Castiel thinks about this for a moment, his thumbs swirling lightly against Dean’s arms. “Fair enough,” he says finally.

And then he kisses him.

  
\--

 _Chapter XV: In which Dean Winchester stars in an epilogue._

\--

“...and then the only thing left is the dad’s bloody wallet, because the lions _ate them_ ,” Dean grins.

“That’s sick,” Todd says appreciatively.

“Your mother’s here,” Castiel states, appearing behind them. He watches Todd jog off before frowning down at Dean, who is sprawled across one of the couches. “Stop fraternizing with the enemy.”

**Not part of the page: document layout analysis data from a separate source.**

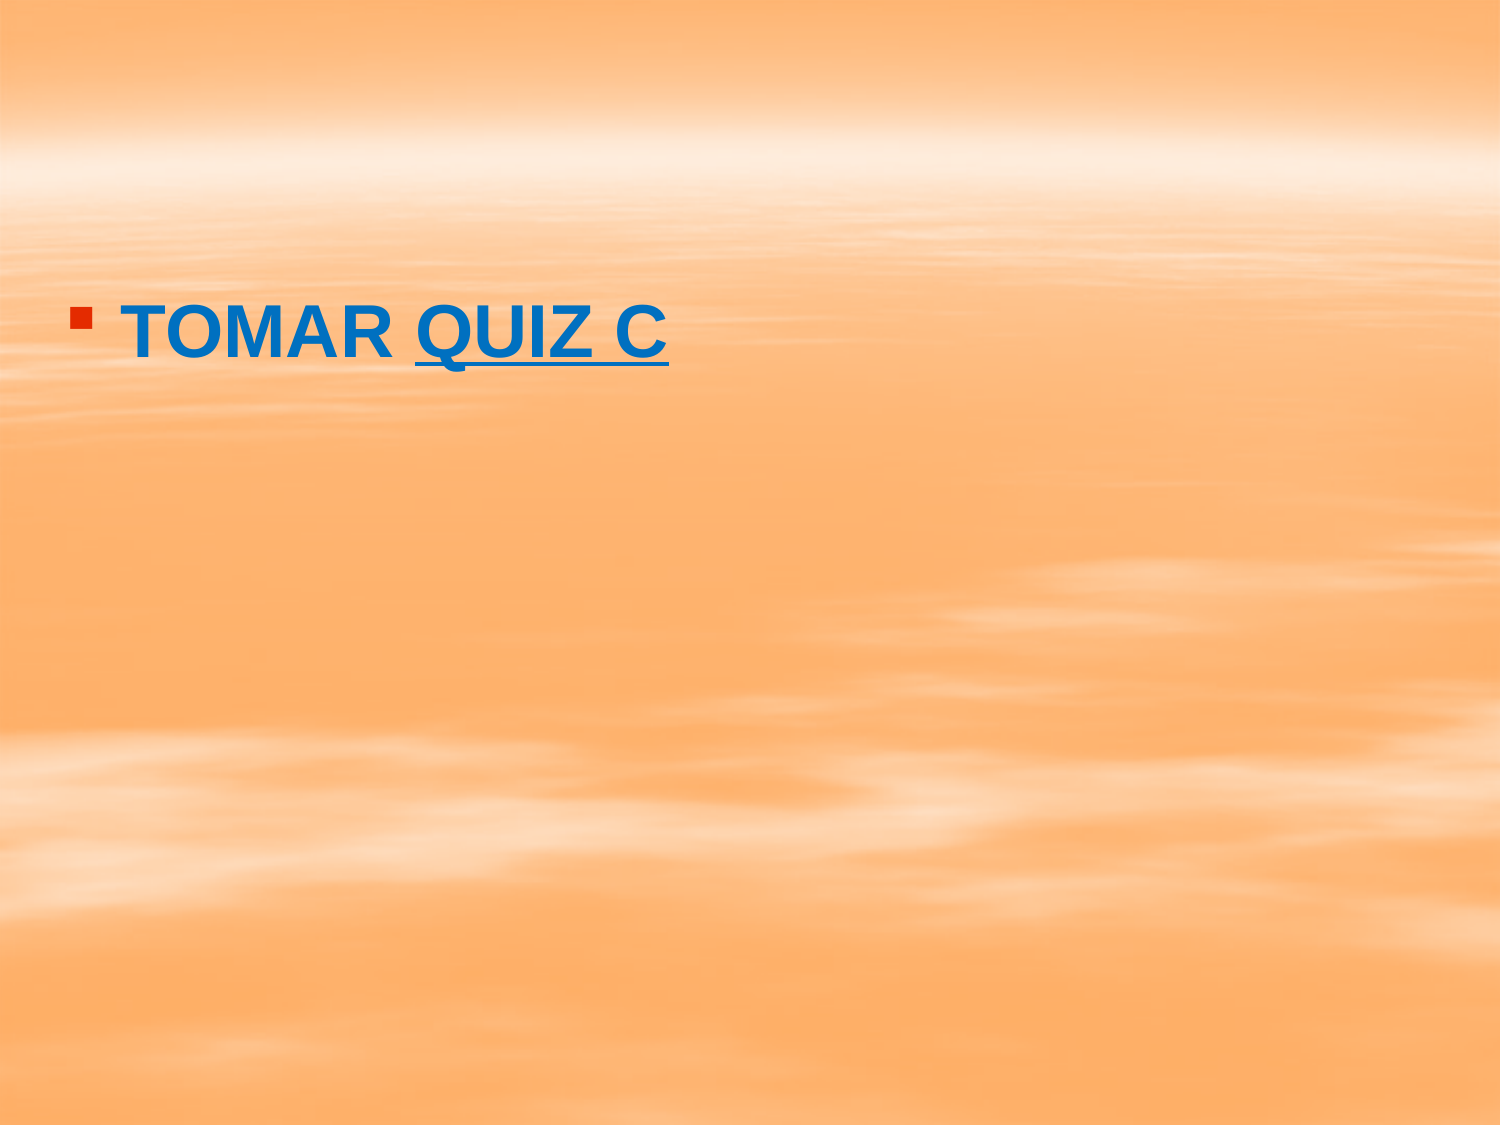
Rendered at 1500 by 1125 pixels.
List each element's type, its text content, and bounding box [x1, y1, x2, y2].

list TOMAR QUIZ C [49, 275, 1451, 1001]
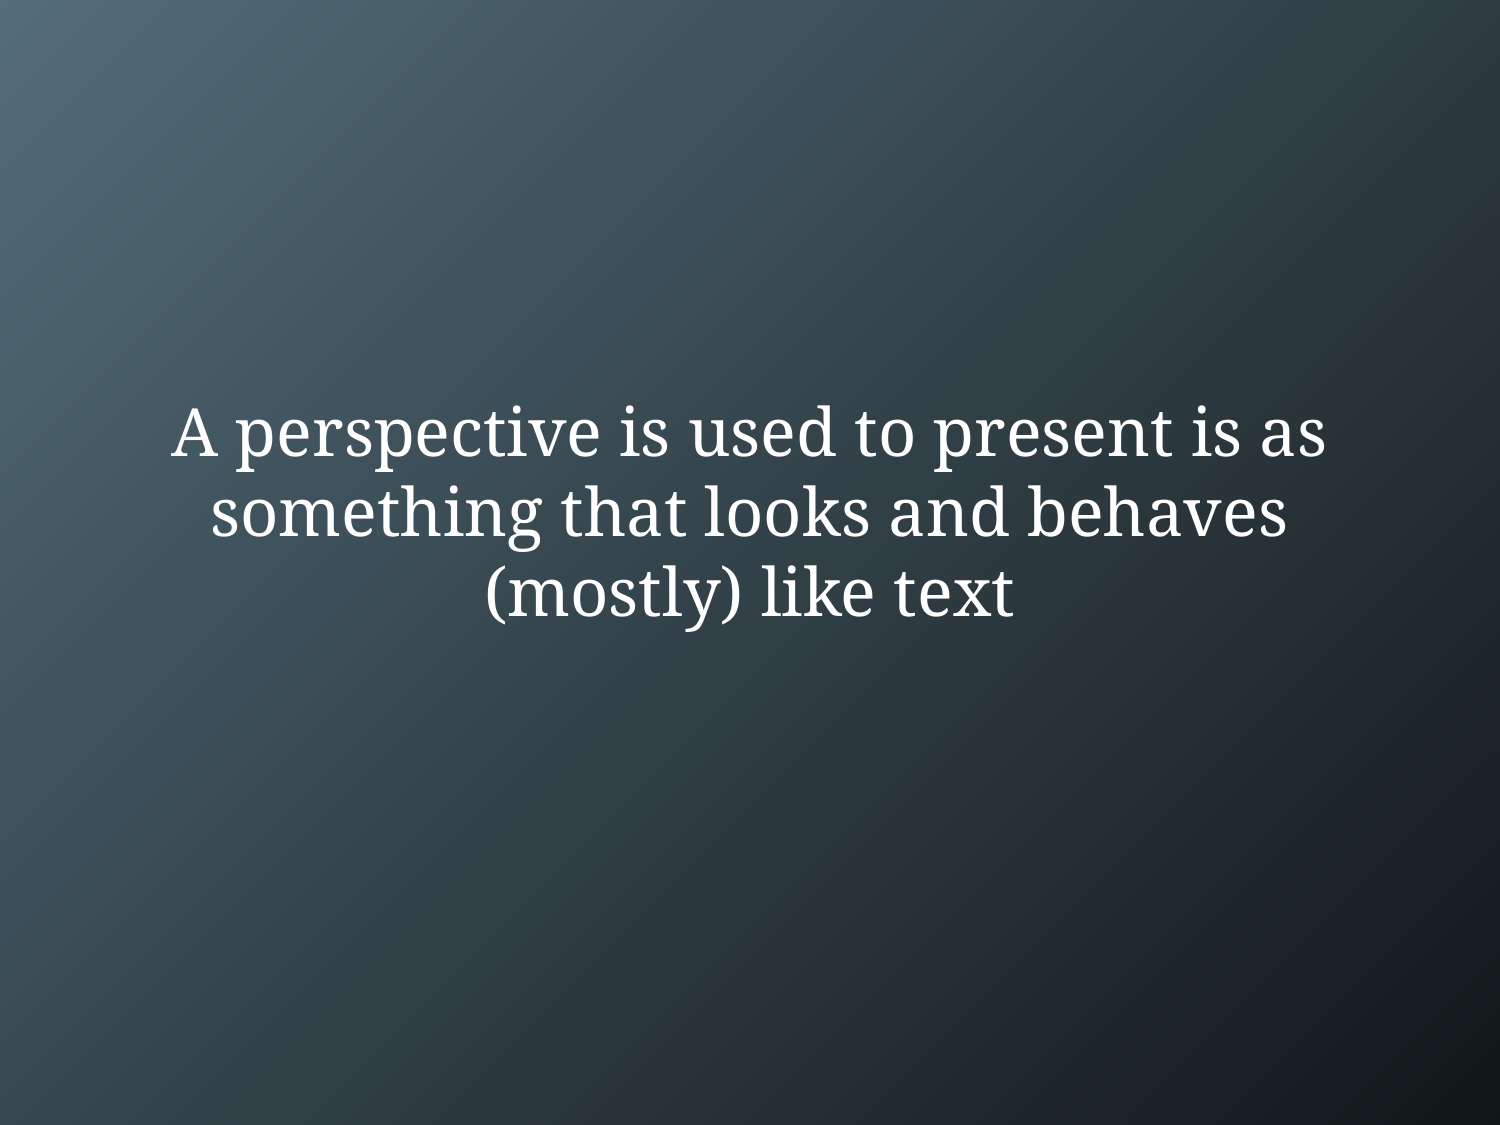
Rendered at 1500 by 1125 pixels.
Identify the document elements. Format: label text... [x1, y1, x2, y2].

title A perspective is used to present is as something that looks and behaves (mostly) like text [112, 326, 1388, 693]
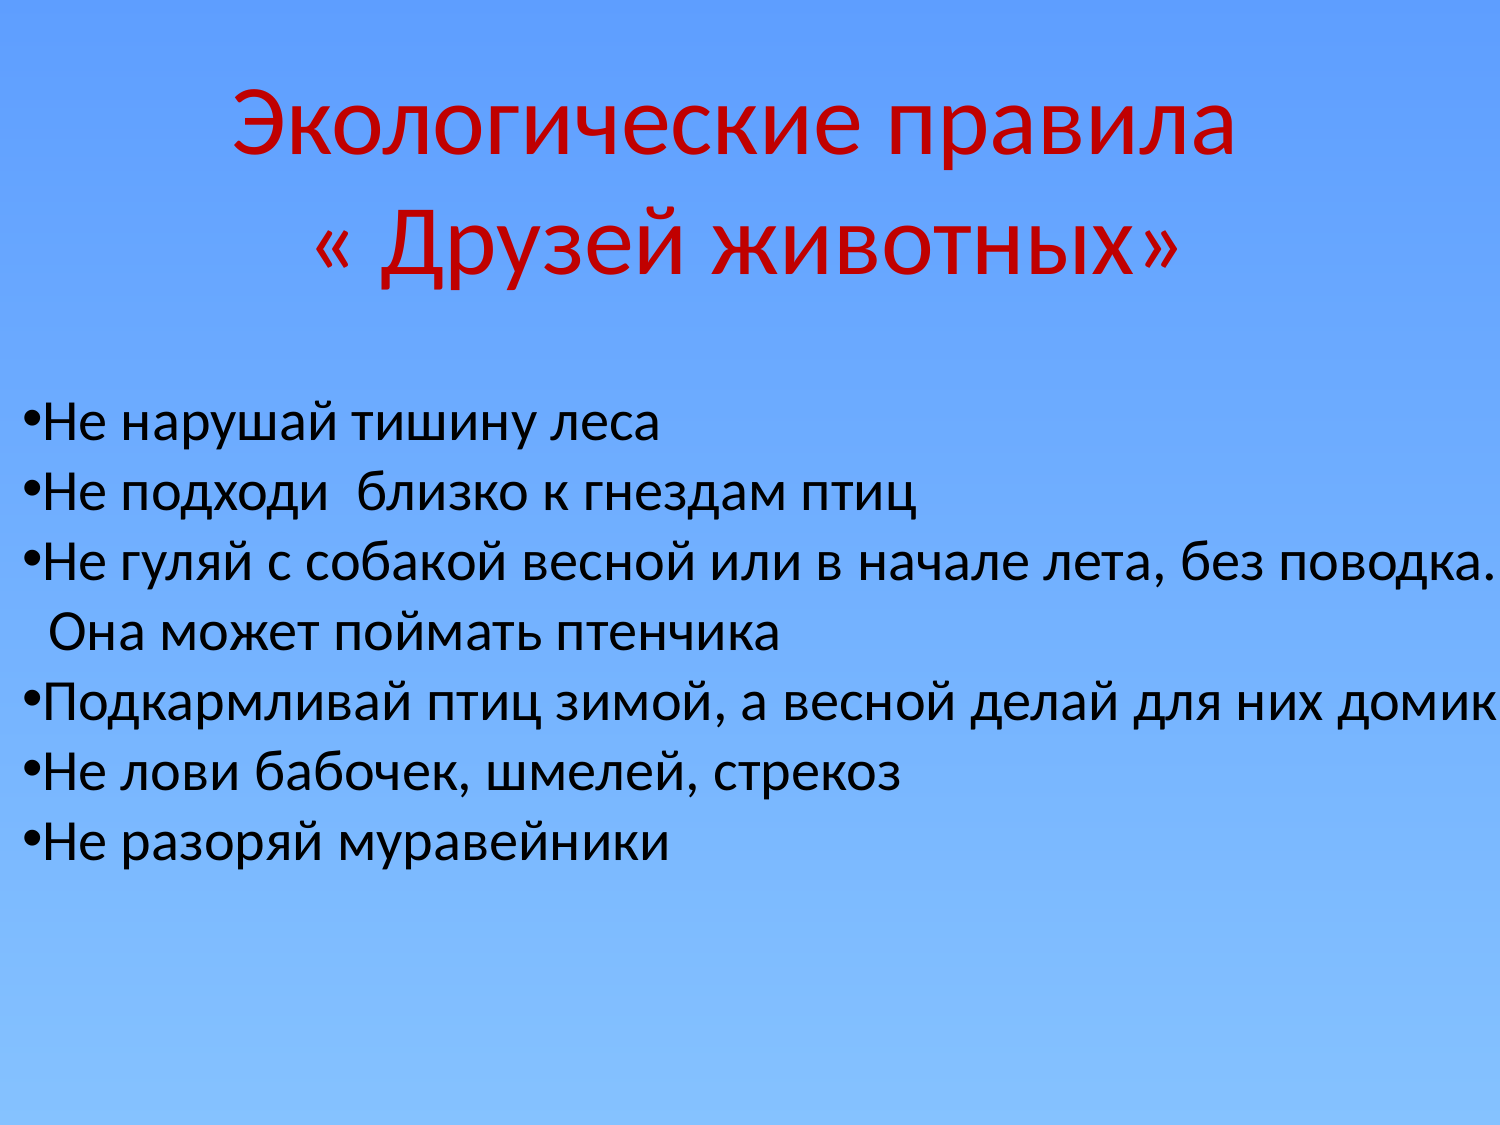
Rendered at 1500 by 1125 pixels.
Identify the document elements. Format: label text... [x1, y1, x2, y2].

text_box Экологические правила « Друзей животных» [216, 46, 1277, 302]
text_box Не нарушай тишину леса Не подходи близко к гнездам птиц Не гуляй с собакой весной или в начале лета, без поводка. Она может поймать птенчика Подкармливай птиц зимой, а весной делай для них домики Не лови бабочек, шмелей, стрекоз Не разоряй муравейники [7, 375, 1500, 880]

“You can’t fool me,” Dean smirks. “You like him.”

“Nnn,” Cas shrugs.

They’ve been an item for a month and a half now, and it’s been going pretty awesome, if Dean does say so himself. He still spends most of his evenings at the library, but now he gets to go home with the hot librarian at the end of the day. Which, total improvement over how his evenings _used_ to go. And like half the time his baby brother’s obnoxious boyfriend has made some sort of amazing meal and there’s always a ton of leftovers, so he gets to have dinner and hang out with Cas, who—by the way—gets along famously with Sam. They basically nerdgasmed at each other for a full hour the first time they met, which Dean would call a total success, so okay.

Anna had come up to him the day after he and Cas had discovered they were actually into each other and told him that she a) was really happy for them, b) had totally told Cas that it was him Dean was after and not herself, and c) loves Cas more than anyone outside of her own family and that if he doesn’t get treated right, she’ll force-feed Dean his own dick. Somehow he doesn’t doubt that in the least.

He hangs around, engrossed in some book by Neil Gaiman that he’d picked up off of Castiel’s bedside table that morning, while the activity at the library winds down around him. Finally, eight rolls past and Cas locks the front doors. Dean puts down the book while he watches him go through the closing checklist; he bids Michael and Anna good night as they head home. Soon it’s just the two of them in the library.

“Whaddya wanna do tonight?” Dean asks, watching Cas shut down the last of the computers. “We can’t go back to my place, Sam’s called it for the evening. Apparently Gabe managed to, and I quote, ‘beat him at Halo for once,’ which I’m almost positive is code for something I _really_ do not wanna dwell on.”

Castiel grimaces a bit, then hits the main switch. The entire central area of the library is thrown into darkness, with only the glow from the exit signs providing any light. “I have some ideas,” he says, and Dean sees him mostly as a dark shape as he stalks over to the couch.

Suddenly Dean has a lapful of warm, solid librarian. He voices his approval when Cas runs his blunt fingers through his hair, then catches Dean’s mouth with his own. Dean shoves Cas’s glasses to the top of his head, up out of the way, and proceeds to give as good as he’s getting. Before long he’s fiddled open the buttons on that damn waistcoat and has his hands running down the hot stretch of Castiel’s sides, the thin dress shirt feeling like almost nothing.

Cas rocks against him deliciously, and in his last coherent moment Dean thinks back to Mr. Byler and Castiel’s smile and how this whole thing started.

Thank god for that damn librarian kink—that’s all he’s got to say about this whole business.